With other parenting things (like, say, a tantruming three year old) parents are generally supportive and sympathetic: a small nod and a knowing smile to say, "Yup, I've been there before and I'm sorry you're going through all this, sis." But not so with babywearers. It's like we're embarrassed to be babywearers. Babywearing is still something a minority of people do, and it's something that appears in the news occasionally as an unsafe thing to do (see here for the recall information on certain slings and here for how to safely wear babies).
All of that means it feels a bit like you are putting yourself out there. I think babywearers don't acknowledge each other in part out of not wanting to draw attention to each other, as a way of saying, "This is normal and I don't have to make a big deal about it." (So isn't that the thing to do with the tantruming three year old too?)
But I also think it has something to do with fear of arguments. A babywearer is, in a way, starting an argument by wearing a baby, because we're saying, "Here's a different way of doing things - even a better way." But by not acknowledging other babywearers and by generally assuming that most people won't ask you about your sling, because in our society we set a very high premium on letting everyone do their own thing, we don't have to enter into the argument. We, as a society, hate arguments and would prefer to ignore each other than enter into arguments.
It's something I see with my students all the time, in the classroom, in their writing, and even in incredibly provocative lectures given by famous people. Students are reluctant to make arguments, perhaps out of fear of being wrong or of offending someone so they don't say anything at all, whether they agree or disagree with the people who ARE taking a stand.
I find that I always have to give a lecture at the beginning of the semester making my own case that it is better to take a strong stand than to always stand in the background and let others do the thinking for you. Regarding offending people, I always remind them that this is what being polite is about: listening to other peoples' provocative, interesting arguments (not interrupting, not barging through, NOT ignoring). It is also about being willing to be wrong, being willing to forgive others' foibles when necessary, and being willing to change one's mind. We have a thing against arguments, almost seeing them as impolite, in part because our "role models" (I have politicians on both sides of the aisle in mind here) are not really good role models but instead prey on each other and drag each other through the mud, deliberately misinterpreting meanings.
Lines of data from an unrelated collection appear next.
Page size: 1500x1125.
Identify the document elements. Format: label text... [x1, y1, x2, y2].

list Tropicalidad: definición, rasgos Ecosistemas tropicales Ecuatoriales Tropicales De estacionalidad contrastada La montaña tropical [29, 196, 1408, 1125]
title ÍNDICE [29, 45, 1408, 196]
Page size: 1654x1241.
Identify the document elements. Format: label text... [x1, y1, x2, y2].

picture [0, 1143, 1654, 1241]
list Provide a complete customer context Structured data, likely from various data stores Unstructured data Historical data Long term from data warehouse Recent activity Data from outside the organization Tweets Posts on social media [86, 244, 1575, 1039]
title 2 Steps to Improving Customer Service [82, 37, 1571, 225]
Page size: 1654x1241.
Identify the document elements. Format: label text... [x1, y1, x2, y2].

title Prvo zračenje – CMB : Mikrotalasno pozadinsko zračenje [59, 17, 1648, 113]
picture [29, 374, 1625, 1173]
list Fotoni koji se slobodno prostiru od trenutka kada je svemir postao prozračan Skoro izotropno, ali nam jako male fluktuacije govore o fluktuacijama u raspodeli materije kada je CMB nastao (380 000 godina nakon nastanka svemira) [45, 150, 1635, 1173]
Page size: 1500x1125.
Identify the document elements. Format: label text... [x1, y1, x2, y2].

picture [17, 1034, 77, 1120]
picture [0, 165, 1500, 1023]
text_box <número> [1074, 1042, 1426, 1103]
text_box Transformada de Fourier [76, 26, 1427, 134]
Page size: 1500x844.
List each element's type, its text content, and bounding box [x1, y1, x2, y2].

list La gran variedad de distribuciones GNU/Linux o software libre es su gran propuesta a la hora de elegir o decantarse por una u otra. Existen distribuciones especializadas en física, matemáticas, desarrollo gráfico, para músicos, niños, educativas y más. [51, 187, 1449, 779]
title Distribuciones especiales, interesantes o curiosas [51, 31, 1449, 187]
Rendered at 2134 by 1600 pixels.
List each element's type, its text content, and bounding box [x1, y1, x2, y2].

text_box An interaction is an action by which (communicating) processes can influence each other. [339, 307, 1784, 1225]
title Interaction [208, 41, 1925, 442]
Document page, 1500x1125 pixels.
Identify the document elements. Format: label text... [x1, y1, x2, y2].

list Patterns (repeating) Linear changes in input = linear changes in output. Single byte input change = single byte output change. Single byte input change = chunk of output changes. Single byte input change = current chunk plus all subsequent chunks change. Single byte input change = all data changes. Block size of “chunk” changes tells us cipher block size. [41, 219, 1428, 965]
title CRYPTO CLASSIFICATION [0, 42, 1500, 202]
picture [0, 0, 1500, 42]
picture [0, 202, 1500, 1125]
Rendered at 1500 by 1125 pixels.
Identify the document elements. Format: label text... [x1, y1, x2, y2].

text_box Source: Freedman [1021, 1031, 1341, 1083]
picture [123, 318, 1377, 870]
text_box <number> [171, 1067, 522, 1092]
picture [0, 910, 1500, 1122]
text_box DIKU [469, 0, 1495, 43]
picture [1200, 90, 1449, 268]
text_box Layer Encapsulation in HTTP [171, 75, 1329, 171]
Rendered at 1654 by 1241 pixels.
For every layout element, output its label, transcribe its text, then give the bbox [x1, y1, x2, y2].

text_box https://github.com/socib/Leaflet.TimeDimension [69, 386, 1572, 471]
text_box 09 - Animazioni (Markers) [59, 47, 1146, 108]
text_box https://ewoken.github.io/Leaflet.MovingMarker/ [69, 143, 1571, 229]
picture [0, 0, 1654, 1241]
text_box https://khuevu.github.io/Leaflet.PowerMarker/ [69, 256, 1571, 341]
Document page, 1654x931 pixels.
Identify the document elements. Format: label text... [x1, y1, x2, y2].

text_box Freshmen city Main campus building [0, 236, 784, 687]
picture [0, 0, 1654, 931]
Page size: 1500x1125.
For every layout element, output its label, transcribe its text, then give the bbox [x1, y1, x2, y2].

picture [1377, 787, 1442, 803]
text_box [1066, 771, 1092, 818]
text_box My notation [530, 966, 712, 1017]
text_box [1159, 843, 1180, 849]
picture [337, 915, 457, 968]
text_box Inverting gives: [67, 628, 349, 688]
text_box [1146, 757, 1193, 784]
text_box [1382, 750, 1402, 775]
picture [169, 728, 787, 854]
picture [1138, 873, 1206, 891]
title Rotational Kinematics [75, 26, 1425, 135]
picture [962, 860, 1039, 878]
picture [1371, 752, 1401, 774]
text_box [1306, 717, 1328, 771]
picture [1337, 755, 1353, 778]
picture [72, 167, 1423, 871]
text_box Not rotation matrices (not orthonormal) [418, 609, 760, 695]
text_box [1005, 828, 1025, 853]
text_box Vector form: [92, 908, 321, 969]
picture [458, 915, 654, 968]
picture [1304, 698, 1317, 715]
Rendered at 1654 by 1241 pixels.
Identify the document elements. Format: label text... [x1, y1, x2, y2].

Being willing to be wrong, to forgive and to change one's mind are in quite short supply in our society and I'm convinced it's because we don't argue well and we don't want to engage each other, even when we see people doing things (like babywearing) that may seem a bit strange and odd. We'd rather whisper out of earshot to known friends: "Did you SEE that weird thing that person was doing?" rather than have an honest but scary conversation that might - gasp- turn into an argument. It IS possible to have a civil, eye opening argument. It's one of the things I hope I'm helping my students do better.